Ford had been progressively depending on AI-driven inspection systems to enhance quality control and expedite production, but admitted that AI lacked the sophisticated judgment to handle complicated challenges. Its quality standards significantly improved after rehiring seasoned professionals.
The engineers were given the task to refine the automated systems, restore the data pipelines that supply Ford’s AI training, and mentor younger employees. Additionally, Ford added over 100,000 AI-powered automated checks and established a dedicated 40-person software quality assurance team to spot edge cases and revalidate software modifications at a later stage of development.
The enterprise asserted that these automated testing frameworks enable engineers to swiftly revalidate software anytime late updates are made, guaranteeing that issues are found prior to vehicle delivery.

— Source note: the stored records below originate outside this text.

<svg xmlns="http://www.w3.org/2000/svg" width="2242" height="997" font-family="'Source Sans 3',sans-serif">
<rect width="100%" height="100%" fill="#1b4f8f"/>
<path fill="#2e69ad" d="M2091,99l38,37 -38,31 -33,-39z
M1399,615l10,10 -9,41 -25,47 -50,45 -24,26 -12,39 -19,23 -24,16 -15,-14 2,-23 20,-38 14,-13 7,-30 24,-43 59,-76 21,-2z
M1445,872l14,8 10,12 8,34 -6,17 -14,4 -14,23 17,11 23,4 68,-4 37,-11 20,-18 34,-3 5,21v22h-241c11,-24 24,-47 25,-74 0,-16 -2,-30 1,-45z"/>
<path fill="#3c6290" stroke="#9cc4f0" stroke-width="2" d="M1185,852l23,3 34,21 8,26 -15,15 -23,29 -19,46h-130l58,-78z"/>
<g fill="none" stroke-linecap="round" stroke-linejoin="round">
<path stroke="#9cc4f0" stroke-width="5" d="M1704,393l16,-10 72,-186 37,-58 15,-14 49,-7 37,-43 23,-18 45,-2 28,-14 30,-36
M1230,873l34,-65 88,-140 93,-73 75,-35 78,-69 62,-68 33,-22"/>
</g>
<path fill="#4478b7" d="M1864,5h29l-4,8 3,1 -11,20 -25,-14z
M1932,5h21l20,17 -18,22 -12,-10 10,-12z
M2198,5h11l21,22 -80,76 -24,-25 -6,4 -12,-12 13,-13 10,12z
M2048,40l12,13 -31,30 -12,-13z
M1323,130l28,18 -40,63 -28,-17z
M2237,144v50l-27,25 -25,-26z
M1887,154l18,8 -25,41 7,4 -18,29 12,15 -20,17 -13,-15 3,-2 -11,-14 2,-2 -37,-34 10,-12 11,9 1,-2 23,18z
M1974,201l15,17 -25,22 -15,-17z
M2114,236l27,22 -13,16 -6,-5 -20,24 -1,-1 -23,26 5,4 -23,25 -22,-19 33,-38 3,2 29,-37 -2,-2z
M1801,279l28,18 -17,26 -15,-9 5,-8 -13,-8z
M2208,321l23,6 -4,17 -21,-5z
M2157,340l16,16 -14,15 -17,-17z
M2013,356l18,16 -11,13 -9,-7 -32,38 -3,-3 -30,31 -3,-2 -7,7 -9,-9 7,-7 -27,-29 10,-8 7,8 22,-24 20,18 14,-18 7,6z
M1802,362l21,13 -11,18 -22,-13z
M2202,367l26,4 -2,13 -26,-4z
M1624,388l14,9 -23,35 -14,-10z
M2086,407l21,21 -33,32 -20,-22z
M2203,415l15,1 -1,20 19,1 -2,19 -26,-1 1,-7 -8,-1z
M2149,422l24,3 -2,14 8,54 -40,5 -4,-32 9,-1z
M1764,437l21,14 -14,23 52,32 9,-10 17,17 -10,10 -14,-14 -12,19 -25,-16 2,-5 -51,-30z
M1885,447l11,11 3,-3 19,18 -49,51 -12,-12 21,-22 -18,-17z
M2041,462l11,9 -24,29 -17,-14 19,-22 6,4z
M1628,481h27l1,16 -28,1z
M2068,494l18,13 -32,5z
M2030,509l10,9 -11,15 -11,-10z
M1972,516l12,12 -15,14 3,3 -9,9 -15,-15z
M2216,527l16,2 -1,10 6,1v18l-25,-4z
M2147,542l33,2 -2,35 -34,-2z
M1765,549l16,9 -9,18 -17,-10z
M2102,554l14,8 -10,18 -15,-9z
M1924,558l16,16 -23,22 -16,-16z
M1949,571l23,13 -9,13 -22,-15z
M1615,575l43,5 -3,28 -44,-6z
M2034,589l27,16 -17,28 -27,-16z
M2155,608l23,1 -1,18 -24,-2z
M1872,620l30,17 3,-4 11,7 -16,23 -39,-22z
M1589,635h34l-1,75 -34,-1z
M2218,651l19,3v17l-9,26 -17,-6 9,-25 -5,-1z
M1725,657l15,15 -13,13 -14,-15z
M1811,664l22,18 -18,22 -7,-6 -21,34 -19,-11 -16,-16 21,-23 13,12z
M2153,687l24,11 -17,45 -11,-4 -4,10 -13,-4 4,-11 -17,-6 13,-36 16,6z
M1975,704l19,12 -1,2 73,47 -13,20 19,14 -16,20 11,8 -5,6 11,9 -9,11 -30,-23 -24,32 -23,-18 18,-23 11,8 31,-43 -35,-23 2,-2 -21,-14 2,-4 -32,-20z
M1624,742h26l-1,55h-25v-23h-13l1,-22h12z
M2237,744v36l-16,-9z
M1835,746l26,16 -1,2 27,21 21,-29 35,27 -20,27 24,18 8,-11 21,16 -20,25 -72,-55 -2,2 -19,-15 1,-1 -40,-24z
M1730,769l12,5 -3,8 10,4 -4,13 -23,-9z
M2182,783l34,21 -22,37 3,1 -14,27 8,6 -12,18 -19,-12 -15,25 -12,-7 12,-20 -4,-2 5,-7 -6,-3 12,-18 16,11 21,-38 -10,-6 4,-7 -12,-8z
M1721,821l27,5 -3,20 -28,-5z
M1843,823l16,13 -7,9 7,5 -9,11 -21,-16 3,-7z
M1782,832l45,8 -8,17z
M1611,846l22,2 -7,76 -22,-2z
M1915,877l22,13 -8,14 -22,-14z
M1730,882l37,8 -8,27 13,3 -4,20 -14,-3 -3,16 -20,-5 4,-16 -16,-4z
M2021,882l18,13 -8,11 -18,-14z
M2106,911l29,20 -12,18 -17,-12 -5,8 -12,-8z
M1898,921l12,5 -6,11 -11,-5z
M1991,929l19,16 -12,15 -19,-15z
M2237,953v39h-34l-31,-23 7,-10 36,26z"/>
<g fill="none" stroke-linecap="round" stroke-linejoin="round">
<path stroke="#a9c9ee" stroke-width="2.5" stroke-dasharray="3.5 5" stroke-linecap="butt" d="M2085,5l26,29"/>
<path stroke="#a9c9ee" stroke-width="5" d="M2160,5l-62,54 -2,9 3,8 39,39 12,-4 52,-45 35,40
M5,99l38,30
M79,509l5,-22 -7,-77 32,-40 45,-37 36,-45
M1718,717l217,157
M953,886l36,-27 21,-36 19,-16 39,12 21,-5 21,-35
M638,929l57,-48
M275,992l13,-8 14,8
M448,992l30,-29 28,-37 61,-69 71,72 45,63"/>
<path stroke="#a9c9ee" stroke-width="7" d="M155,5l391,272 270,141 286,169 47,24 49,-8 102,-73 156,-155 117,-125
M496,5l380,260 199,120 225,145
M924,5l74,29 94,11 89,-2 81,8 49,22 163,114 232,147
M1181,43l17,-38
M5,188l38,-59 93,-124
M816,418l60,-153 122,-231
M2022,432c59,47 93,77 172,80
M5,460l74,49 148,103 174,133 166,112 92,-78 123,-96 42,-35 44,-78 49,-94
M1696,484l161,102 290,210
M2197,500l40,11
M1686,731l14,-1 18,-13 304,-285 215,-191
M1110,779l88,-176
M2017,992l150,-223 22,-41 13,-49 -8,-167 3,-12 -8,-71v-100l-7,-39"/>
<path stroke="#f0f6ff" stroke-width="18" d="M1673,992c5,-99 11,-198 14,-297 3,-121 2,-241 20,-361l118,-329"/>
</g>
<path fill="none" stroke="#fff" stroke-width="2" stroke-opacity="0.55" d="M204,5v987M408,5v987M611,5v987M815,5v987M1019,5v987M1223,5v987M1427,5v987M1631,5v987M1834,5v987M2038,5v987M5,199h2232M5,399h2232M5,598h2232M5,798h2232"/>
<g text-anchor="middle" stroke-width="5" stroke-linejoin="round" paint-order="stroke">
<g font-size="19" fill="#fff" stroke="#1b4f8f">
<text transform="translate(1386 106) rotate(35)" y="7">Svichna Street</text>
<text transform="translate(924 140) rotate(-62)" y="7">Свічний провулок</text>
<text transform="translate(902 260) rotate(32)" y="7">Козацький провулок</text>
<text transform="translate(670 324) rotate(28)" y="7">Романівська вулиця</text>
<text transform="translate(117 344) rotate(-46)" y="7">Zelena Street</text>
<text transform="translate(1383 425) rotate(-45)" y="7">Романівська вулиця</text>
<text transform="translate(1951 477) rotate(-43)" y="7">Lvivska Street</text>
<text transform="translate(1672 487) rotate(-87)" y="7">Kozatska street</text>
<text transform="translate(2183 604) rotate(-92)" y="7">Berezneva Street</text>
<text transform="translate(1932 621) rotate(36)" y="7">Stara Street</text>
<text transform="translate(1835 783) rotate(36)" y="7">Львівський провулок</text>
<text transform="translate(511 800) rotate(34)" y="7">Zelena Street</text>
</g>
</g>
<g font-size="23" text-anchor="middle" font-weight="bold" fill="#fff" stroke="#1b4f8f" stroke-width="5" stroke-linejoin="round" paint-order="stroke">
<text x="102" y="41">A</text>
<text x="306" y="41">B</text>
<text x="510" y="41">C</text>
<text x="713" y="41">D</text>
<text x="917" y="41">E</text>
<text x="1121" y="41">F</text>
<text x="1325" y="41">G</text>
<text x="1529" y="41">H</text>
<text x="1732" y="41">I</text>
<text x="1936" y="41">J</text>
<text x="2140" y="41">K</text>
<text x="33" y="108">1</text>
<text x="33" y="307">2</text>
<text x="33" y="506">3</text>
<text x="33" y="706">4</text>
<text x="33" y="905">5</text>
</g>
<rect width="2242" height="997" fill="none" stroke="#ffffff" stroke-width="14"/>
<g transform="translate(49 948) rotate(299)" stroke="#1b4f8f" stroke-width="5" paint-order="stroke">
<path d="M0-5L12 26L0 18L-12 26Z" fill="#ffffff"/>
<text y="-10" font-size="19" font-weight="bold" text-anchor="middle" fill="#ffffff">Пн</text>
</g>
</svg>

After the decision, Ford was placed first among mainstream brands in the most recent JD Power Initial Quality Survey, an annual automotive standard that evaluates the quality of new cars for the first time in sixteen years.
The company has cut approximately 5,300 paid positions since 2020 as part of a larger downturn among Detroit’s manufacturers that has destroyed more than 20,000 white-collar jobs. CEO Jim Farley had even announced that AI “is going to replace literally half of all white-collar workers in the US.”